--- Work request ---
Where does the word "Food" occur in the entries below? Copy every line that has it.

*** Opening of Records ***

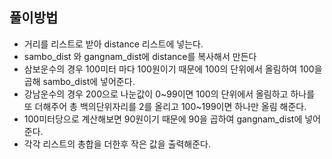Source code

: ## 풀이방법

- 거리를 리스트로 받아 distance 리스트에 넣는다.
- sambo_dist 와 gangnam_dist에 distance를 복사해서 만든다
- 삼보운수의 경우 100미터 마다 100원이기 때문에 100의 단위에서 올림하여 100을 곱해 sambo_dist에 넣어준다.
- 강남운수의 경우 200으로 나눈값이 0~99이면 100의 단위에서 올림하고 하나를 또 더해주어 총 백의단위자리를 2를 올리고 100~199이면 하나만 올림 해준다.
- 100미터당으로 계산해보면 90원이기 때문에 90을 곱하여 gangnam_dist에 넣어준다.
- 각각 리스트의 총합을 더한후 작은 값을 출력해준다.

*** Close of Records ***
*** Opening of Records ***

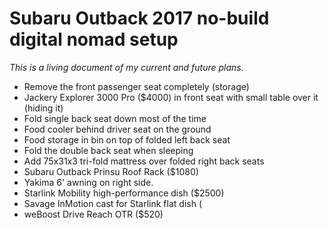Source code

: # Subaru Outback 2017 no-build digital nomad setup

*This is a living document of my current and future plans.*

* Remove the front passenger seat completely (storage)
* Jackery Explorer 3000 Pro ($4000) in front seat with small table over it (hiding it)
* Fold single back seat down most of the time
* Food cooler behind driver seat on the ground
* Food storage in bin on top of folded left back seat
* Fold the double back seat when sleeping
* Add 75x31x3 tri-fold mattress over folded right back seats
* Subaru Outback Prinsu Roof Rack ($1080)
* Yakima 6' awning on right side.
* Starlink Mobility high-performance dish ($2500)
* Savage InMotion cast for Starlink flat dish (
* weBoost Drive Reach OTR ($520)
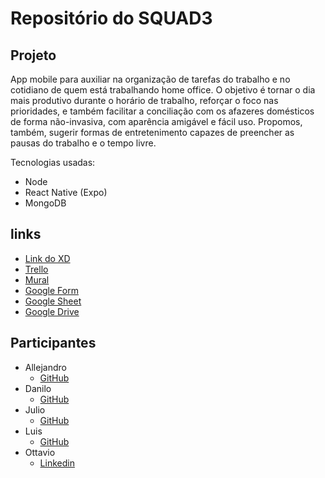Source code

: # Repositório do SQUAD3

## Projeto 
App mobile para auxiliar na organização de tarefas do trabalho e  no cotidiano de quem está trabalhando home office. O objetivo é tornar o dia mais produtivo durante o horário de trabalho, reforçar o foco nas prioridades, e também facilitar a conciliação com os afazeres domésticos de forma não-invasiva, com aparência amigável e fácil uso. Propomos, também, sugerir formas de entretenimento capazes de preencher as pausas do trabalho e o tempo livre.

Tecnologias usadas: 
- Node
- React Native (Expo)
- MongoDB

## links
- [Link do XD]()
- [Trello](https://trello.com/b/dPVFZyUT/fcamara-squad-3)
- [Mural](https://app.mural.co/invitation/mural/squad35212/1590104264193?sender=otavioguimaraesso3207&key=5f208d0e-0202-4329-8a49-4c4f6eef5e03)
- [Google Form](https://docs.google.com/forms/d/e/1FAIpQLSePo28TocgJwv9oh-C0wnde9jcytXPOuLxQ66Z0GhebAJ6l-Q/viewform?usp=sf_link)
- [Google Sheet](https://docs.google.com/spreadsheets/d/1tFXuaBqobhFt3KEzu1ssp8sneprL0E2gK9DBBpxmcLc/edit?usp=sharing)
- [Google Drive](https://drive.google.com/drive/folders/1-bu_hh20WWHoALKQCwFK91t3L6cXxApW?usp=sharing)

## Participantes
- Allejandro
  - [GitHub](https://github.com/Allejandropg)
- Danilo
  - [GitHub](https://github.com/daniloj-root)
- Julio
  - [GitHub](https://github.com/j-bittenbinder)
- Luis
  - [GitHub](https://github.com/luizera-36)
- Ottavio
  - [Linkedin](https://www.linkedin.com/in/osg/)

*** Close of Records ***

--- Your response ---
* Food cooler behind driver seat on the ground
* Food storage in bin on top of folded left back seat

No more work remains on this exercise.